2004 Committee Charter : EMN

I. Purpose
The purpose of the Finance Committee is to review with management and, where appropriate, make recommendations to the Board regarding the Company's financial position and financing activities, including consideration of the Company's financing plans, corporate transactions (including acquisitions and divestitures), capital expenditures, financial status of the Eastman Retirement Assistance Plan, and payment of dividends.
II. Duties and Responsibilities A. B. C. D. E. F. G.
The committee shall review and, where appropriate, make recommendations to the Board regarding the Company's short- and long-term financing plans, its financial position, its financial forecasts, its capital expenditure budgets, and capital structure.
The committee shall review and, where appropriate, make recommendations to the Board regarding transactions, primarily acquisitions and divestitures, that may have a material impact on the Company's financial profile.
The committee shall review management's process for assessing risks associated with capital expenditures and acquisitions and to establish guidelines for the approval and review of capital projects by the Board and the Finance Committee.
The committee shall review management's process for assessing the financial returns from capital expenditures and acquisitions.
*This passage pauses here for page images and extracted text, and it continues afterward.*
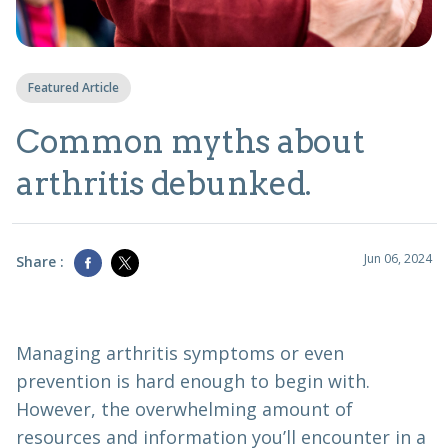
Featured Article
Common myths about
arthritis debunked.
Jun 06, 2024
Share :
Managing arthritis symptoms or even
prevention is hard enough to begin with.
However, the overwhelming amount of
resources and information you’ll encounter in a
The committee shall consider and make recommendations to the Board regarding payment of dividends, if any.
The committee shall review annually: (1) the financial performance of the Eastman Retirement Assistance Plan; (2) management's funding targets for the Eastman Retirement Assistance Plan; and (3) the activities and performance of the Eastman Retirement Assistance Plan Committee.
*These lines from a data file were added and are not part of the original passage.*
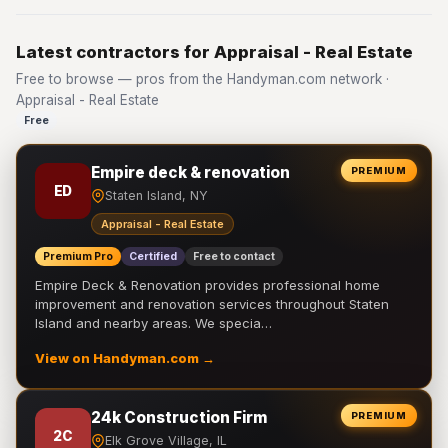
Latest contractors for Appraisal - Real Estate
Free to browse — pros from the Handyman.com network ·
Appraisal - Real Estate
Free
Empire deck & renovation
PREMIUM
ED
Staten Island, NY
Appraisal - Real Estate
Premium Pro
Certified
Free to contact
Empire Deck & Renovation provides professional home
improvement and renovation services throughout Staten
Island and nearby areas. We specia…
View on Handyman.com →
24k Construction Firm
PREMIUM
2C
Elk Grove Village, IL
The committee shall perform such other functions as the Directors may from time to time designate.
III. Composition
The size of the committee shall be determined by the Board based on the recommendation of the Nominating and Corporate Governance Committee, subject to
any requirements or limitations in the Company's certificate of incorporation or bylaws. The Board believes that the committee should always have at least three members. Each committee member must satisfy the applicable independence requirements set forth in the rules of the New York Stock Exchange. The Board appoints committee members and the committee Chair based upon the recommendation of the Nominating and Corporate Governance Committee. Each committee member will serve at the pleasure of the Board for such term as the Board may decide, based on the recommendation of the Nominating and Corporate Governance Committee, or until such committee member is no longer a Board member.
IV. Meetings
The committee shall meet as frequently as necessary to carry out its responsibilities under this Charter. Typically, the committee will meet at least quarterly. The Chair or a majority of the committee members may call a meeting of the committee at any time. A majority of the number of committee members selected by the Board shall constitute a quorum for conducting business at a meeting of the committee. The act of a majority of committee members present at a committee meeting at which a quorum is in attendance shall be the act of the committee, unless a greater number is required by law, the Company's certificate of incorporation or its bylaws. The Chair shall, in consultation with the other members of the committee, establish the agenda for each committee meeting. Each committee member may submit items to be included on the agenda. Committee members may also raise subjects that are not on the agenda at any meeting. The Chair shall supervise the conduct of the meetings and shall have other responsibilities which the committee may designate from time to time.
The committee may request any officer or employee of the Company to attend a meeting or to meet with any members or representatives of the committee.
V. Delegation
The committee shall have the authority to delegate any of its responsibilities to subcommittees thereof as the committee may deem appropriate in its sole discretion.
VI. Annual Review
At least annually, the committee shall review the adequacy of this Charter and recommend any changes to the Board.
VII. Annual Performance Evaluation
At least annually, the committee will evaluate its own performance against the requirements of this Charter and review this evaluation with the Board. The evaluation shall include the goals and objectives of the committee for the upcoming year. The committee shall conduct its review and evaluation in such manner as it deems appropriate.